There was a positive response from attendees in the custody sector as Inspector Jack Rowlands from the Metropolitan Police Service (MPS) delivered his talk on DIVERT at the Police Federation’s National Custody Seminar at Hinckley, Leicestershire.
DIVERT is an MPS custody programme designed to divert 18-25 years olds away from offending and into employment, development and education. It is currently based in Brixton, Croydon, Wood Green, Stoke Newington, Bethnal Green and Lewisham Police.
Custody Intervention Coaches based directly in stations speak with young adults with the ultimate aim of changing their direction.
Through working with local football clubs - Millwall and Crystal Palace - as well as local businesses including construction companies, some have gone on to completing football coaching courses and have been trained to work within the construction industry.
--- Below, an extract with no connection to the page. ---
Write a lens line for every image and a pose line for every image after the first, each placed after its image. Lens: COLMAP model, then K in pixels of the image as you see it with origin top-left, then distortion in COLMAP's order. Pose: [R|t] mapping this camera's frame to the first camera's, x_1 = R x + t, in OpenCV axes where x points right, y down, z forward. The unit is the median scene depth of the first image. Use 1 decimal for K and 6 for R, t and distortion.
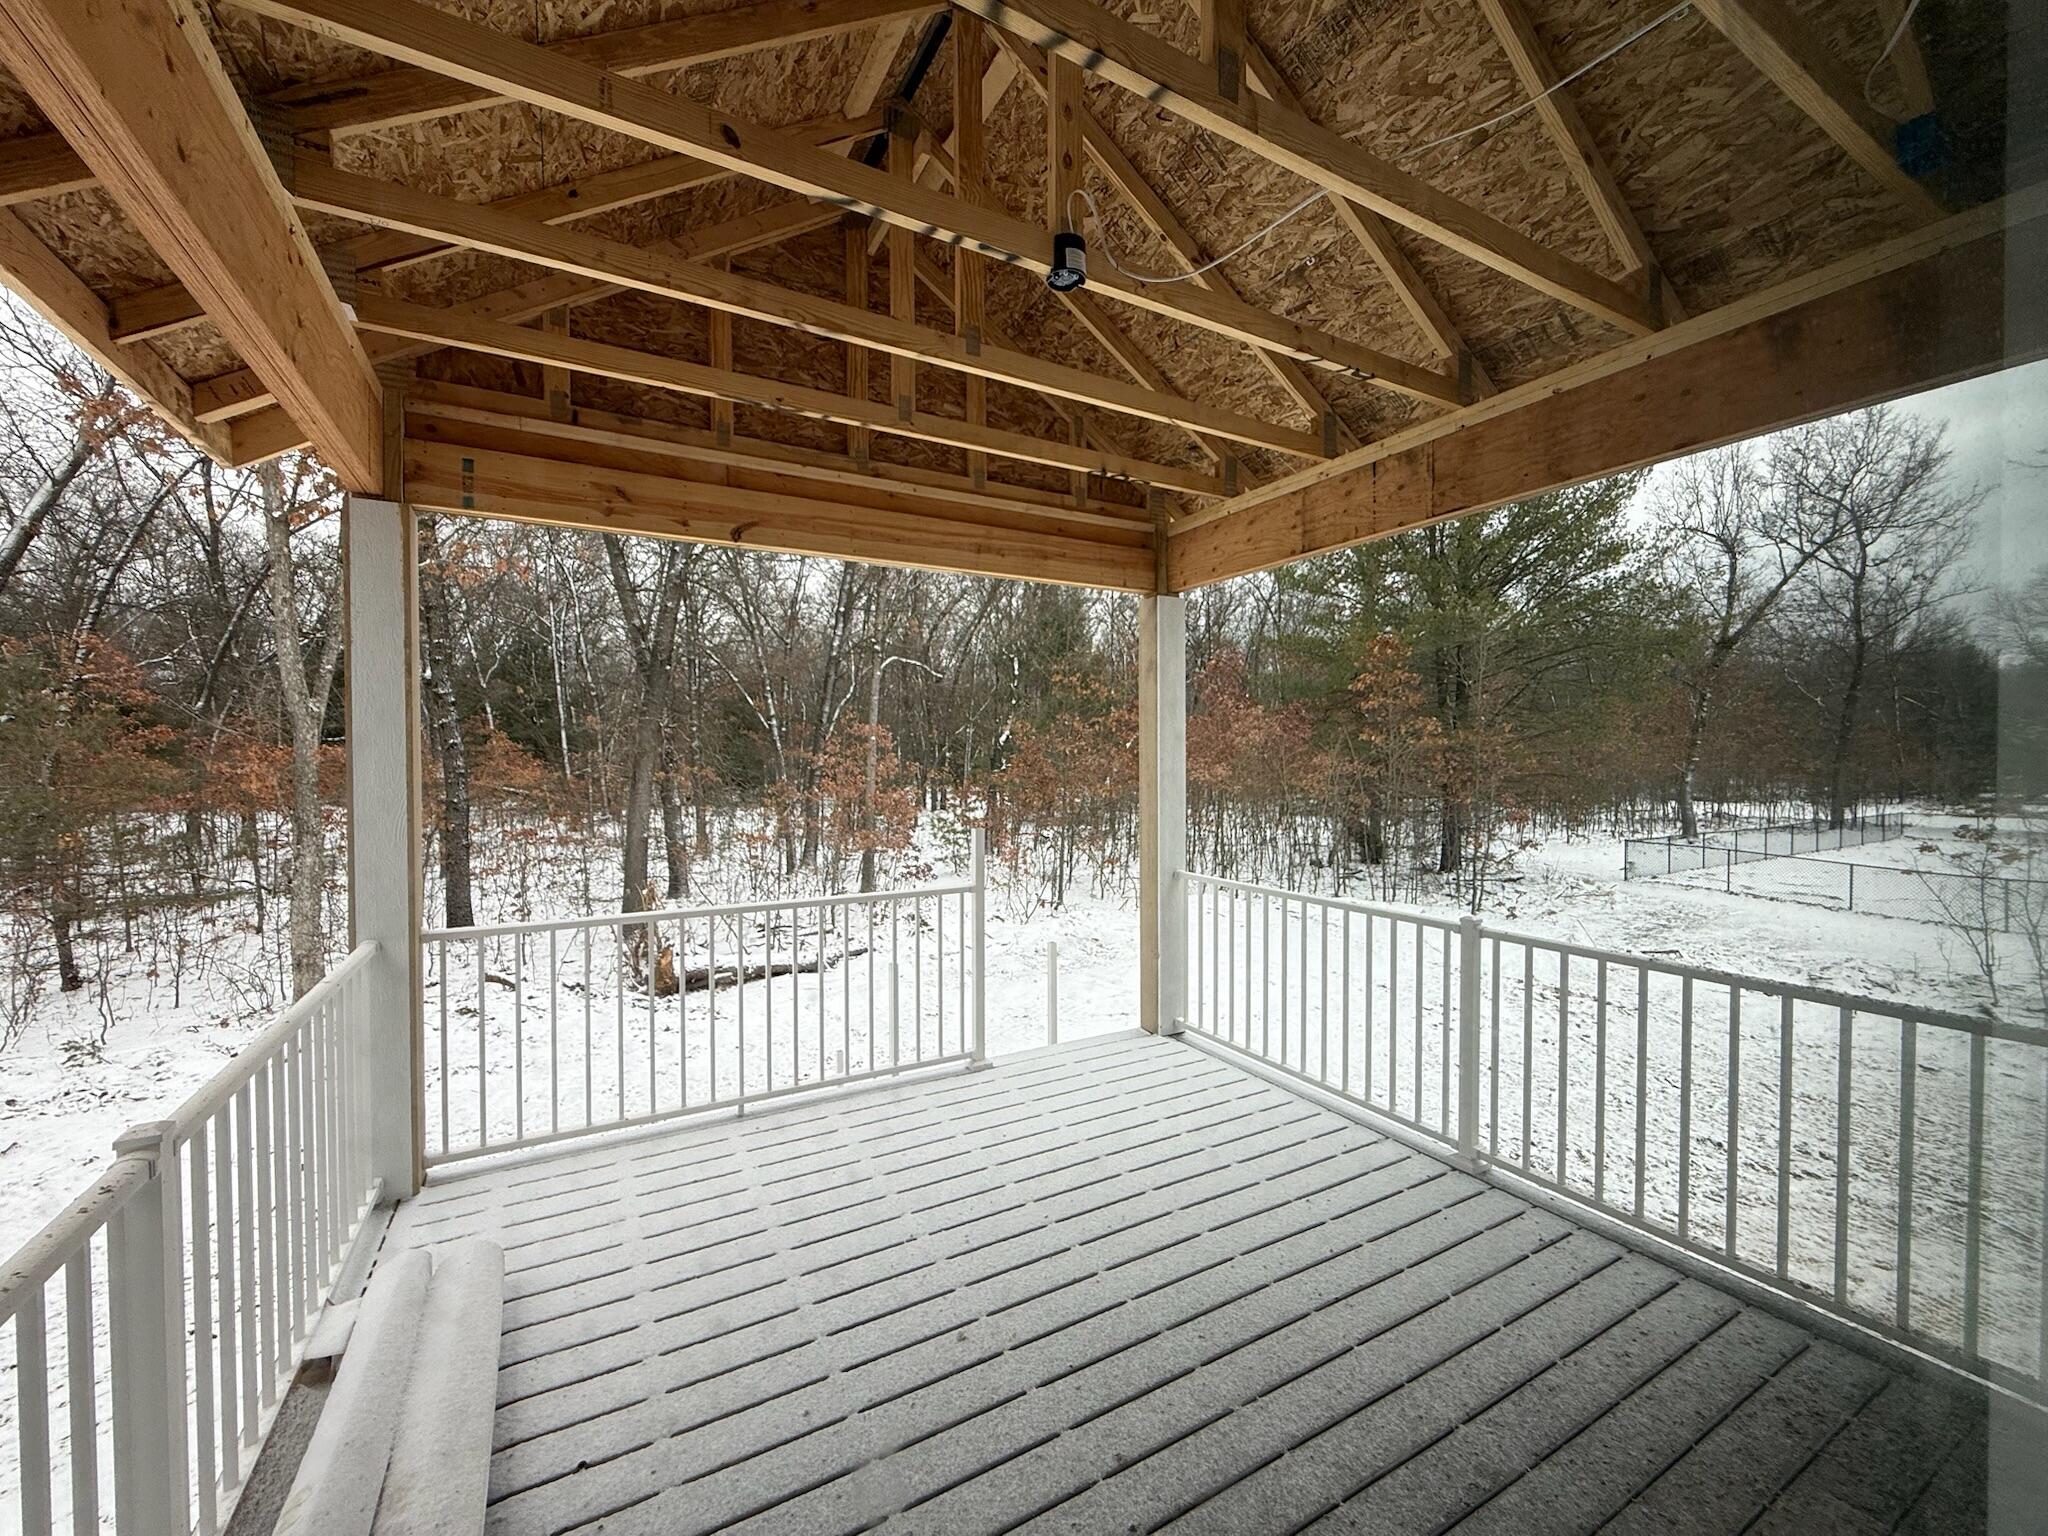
lens RADIAL K [[813.4, 0, 1026.4], [0, 813.4, 769.0], [0, 0, 1]] dist [0.002207, -0.000081]
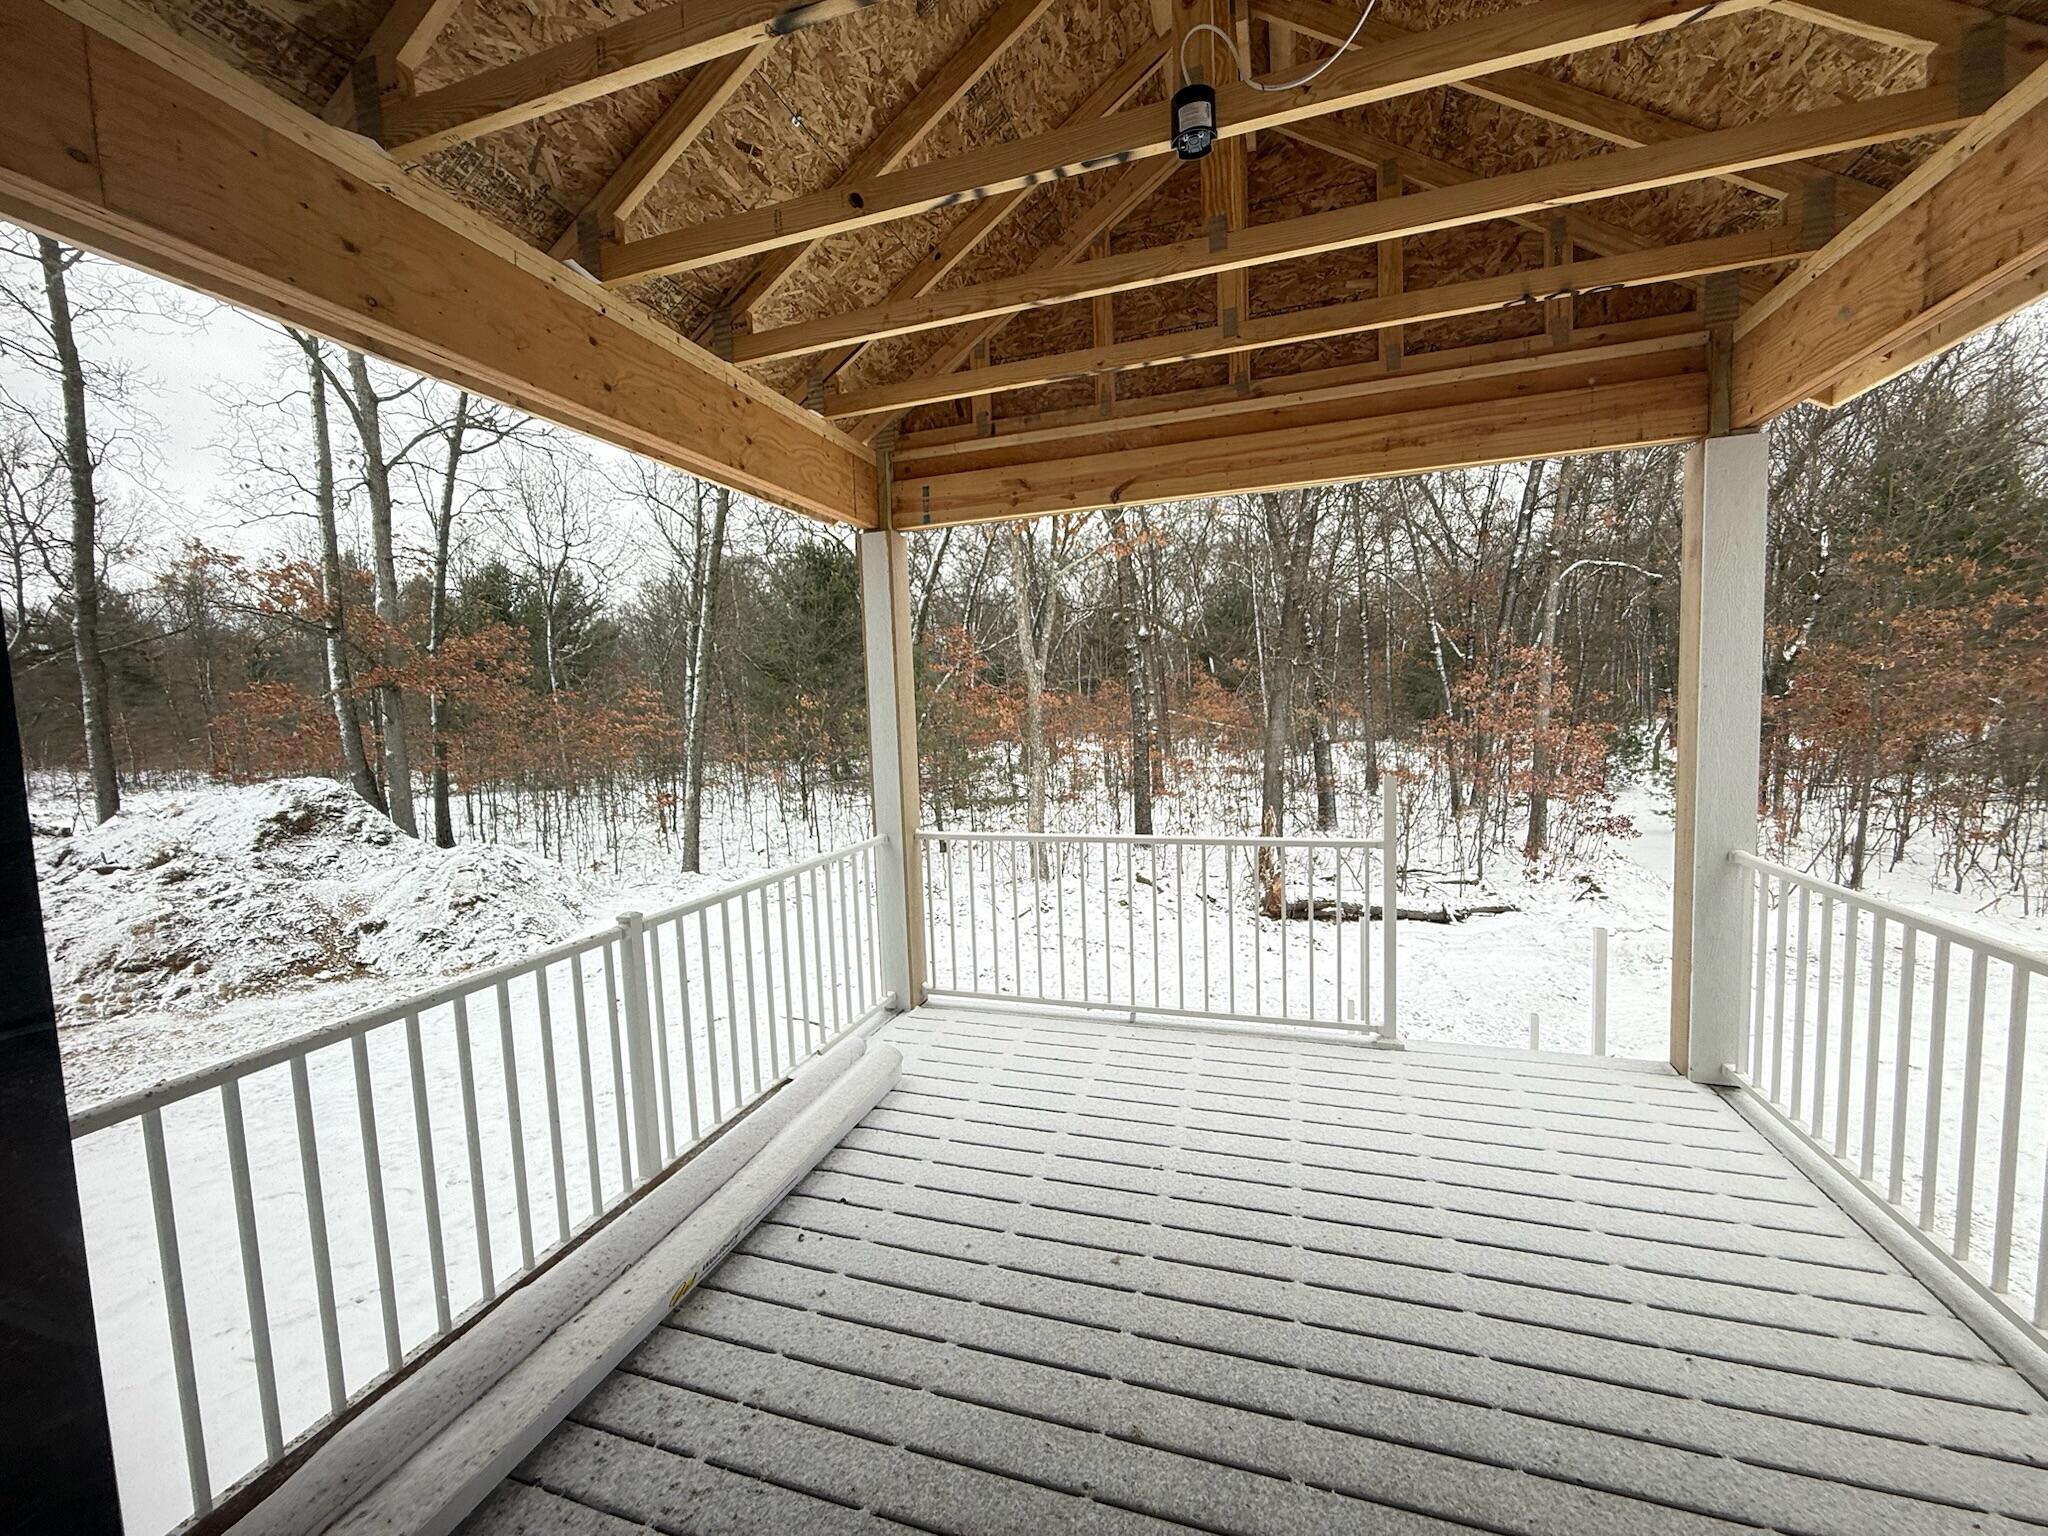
lens RADIAL K [[813.4, 0, 1026.1], [0, 813.4, 769.8], [0, 0, 1]] dist [0.002207, -0.000081]
pose [[0.679026, 0.036380, -0.733212, 0.319963], [0.024052, 0.997133, 0.071750, -0.005299], [0.733720, -0.066356, 0.676204, 0.135721]]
Between its launch in 2015 and October 2018 more than 320 people have gone through the programme - 150 of which are now employed, with another 100 in training and development for work.
Only 7% out of the 320 have reoffended. Over 60% of those spoken with were either arrested for possession of weapons, drugs of violent crime.
Since October, coaches have worked with around 550 people - over 300 have been given guidance, 157 are in training and development with 57 in employment.
Insp Rowlands said: “This is what we’re really proud of. We’re proud of our outcomes – I personally see a complete change in people’s demeanours.”
Its success has resulted in it being rolled out across other forces. From January 2020, Thames Valley Police, South Yorkshire Police, Lancashire and Nottinghamshire Police will be joining the scheme.
And as the scheme has strong ties with tackling county lines operations on top of quelling serious violent crime, it is hoped when more forces are on board it will improve cross-border working in order to more effectively do so.
In April 2019, DIVERTYouth was launched to help 10-17 year olds that come into Brixton Custody by connecting the appropriate adult and young person to an on call youth worker who then meets them as soon as they leave; reconnecting them into education.
Insp Rowlands says they have since been working closely with MOPAC and have started an evaluation with the College of Policing to provide an evidence base to influence the Home Office for future funding.
He added: “We’ve had continuous support from the commissioner and the former Home Secretary who spent a two-hour visit with us, taking time to talk to people on the programme, the coaches and with colleagues about the value of DIVERT – how it prevents serious violence and how we can use custody as a teachable moment to get people away from this lifestyle.”
When asked what advice he would give to other forces considering taking on a similar project, he said: “It’s just about doing it – just get cracking and before you know it you’ll be delivering outcomes – and it doesn’t necessarily need to be in custody, it can be out on the street, it can be in any other environment. I think the key advice I would give is identify the people in your workforce that want to do this and identify the organisations that have the right provisions and outcomes as well as understanding policing culture.”